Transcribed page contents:
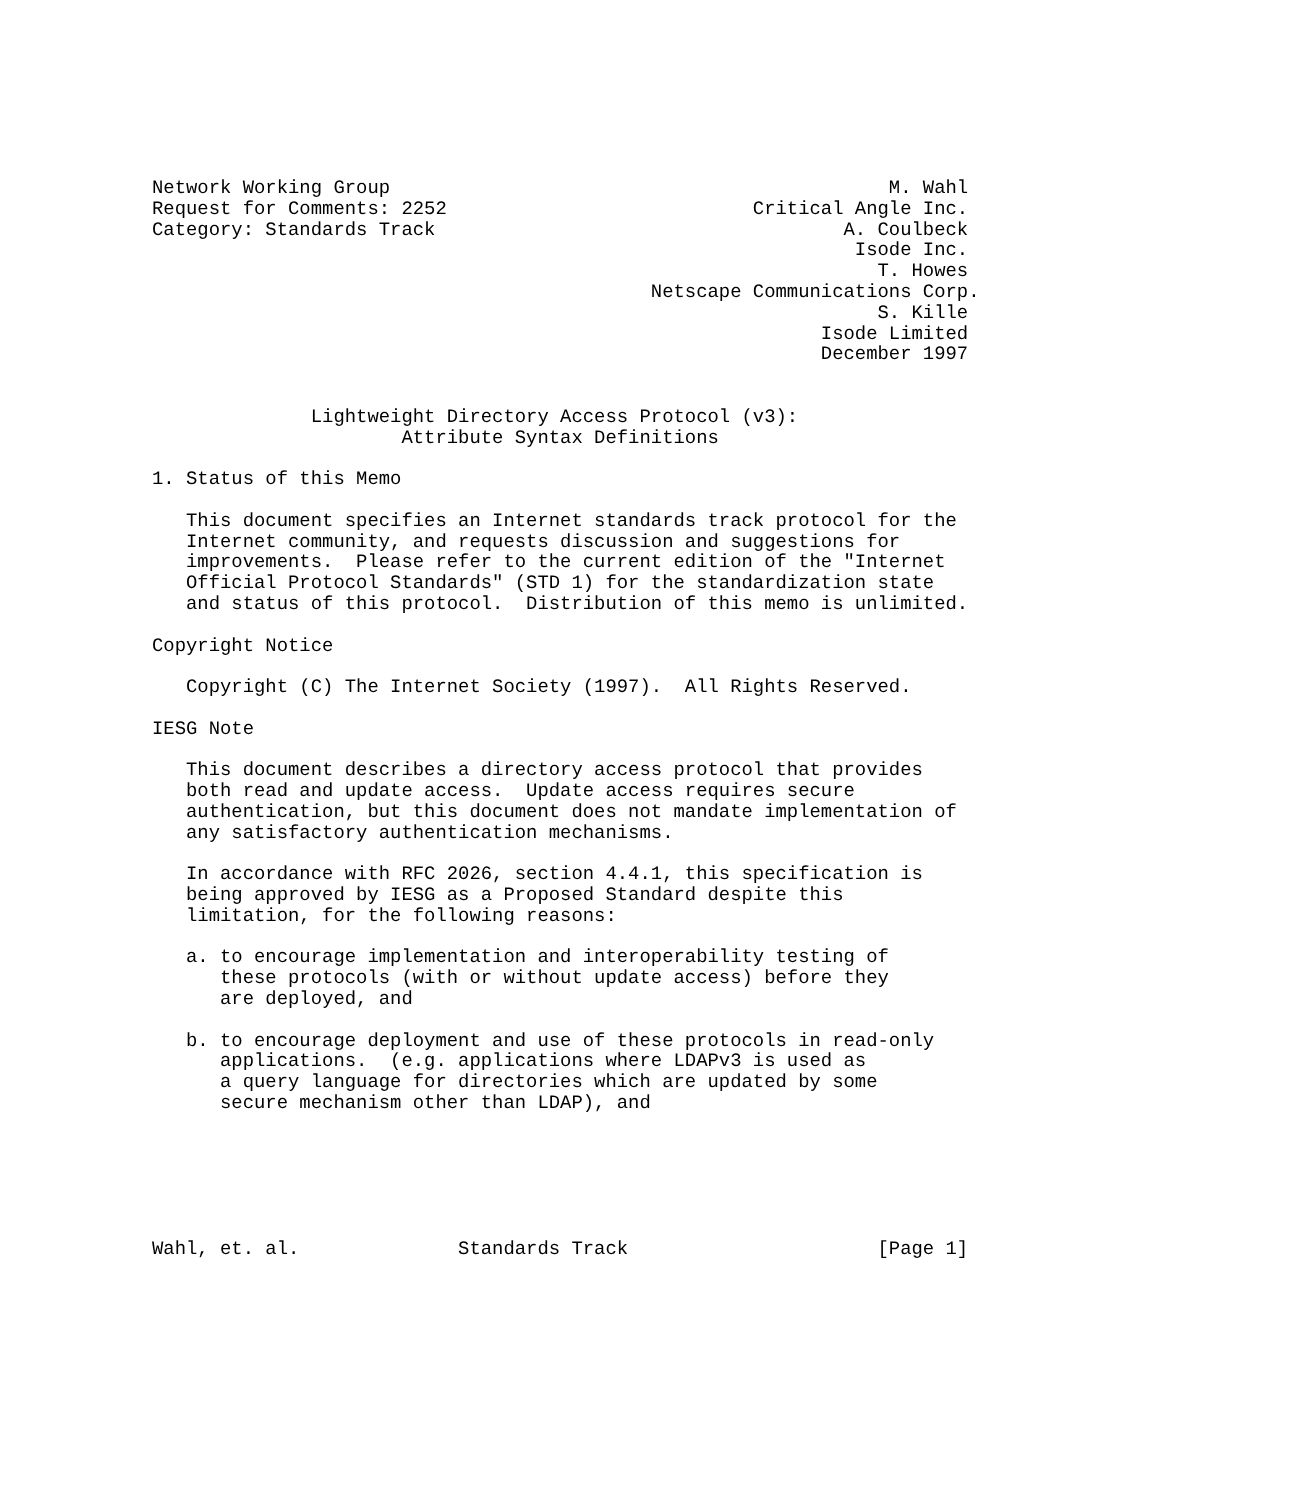Network Working Group                                            M. Wahl
Request for Comments: 2252                           Critical Angle Inc.
Category: Standards Track                                    A. Coulbeck
                                                              Isode Inc.
                                                                T. Howes
                                            Netscape Communications Corp.
                                                                S. Kille
                                                           Isode Limited
                                                           December 1997


              Lightweight Directory Access Protocol (v3):
                      Attribute Syntax Definitions

1. Status of this Memo

   This document specifies an Internet standards track protocol for the
   Internet community, and requests discussion and suggestions for
   improvements.  Please refer to the current edition of the "Internet
   Official Protocol Standards" (STD 1) for the standardization state
   and status of this protocol.  Distribution of this memo is unlimited.

Copyright Notice

   Copyright (C) The Internet Society (1997).  All Rights Reserved.

IESG Note

   This document describes a directory access protocol that provides
   both read and update access.  Update access requires secure
   authentication, but this document does not mandate implementation of
   any satisfactory authentication mechanisms.

   In accordance with RFC 2026, section 4.4.1, this specification is
   being approved by IESG as a Proposed Standard despite this
   limitation, for the following reasons:

   a. to encourage implementation and interoperability testing of
      these protocols (with or without update access) before they
      are deployed, and

   b. to encourage deployment and use of these protocols in read-only
      applications.  (e.g. applications where LDAPv3 is used as
      a query language for directories which are updated by some
      secure mechanism other than LDAP), and






Wahl, et. al.              Standards Track                      [Page 1]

To do >>
Copy out each line of the data that has the word "implementation" in it.

Worked solution >>
   authentication, but this document does not mandate implementation of
   a. to encourage implementation and interoperability testing of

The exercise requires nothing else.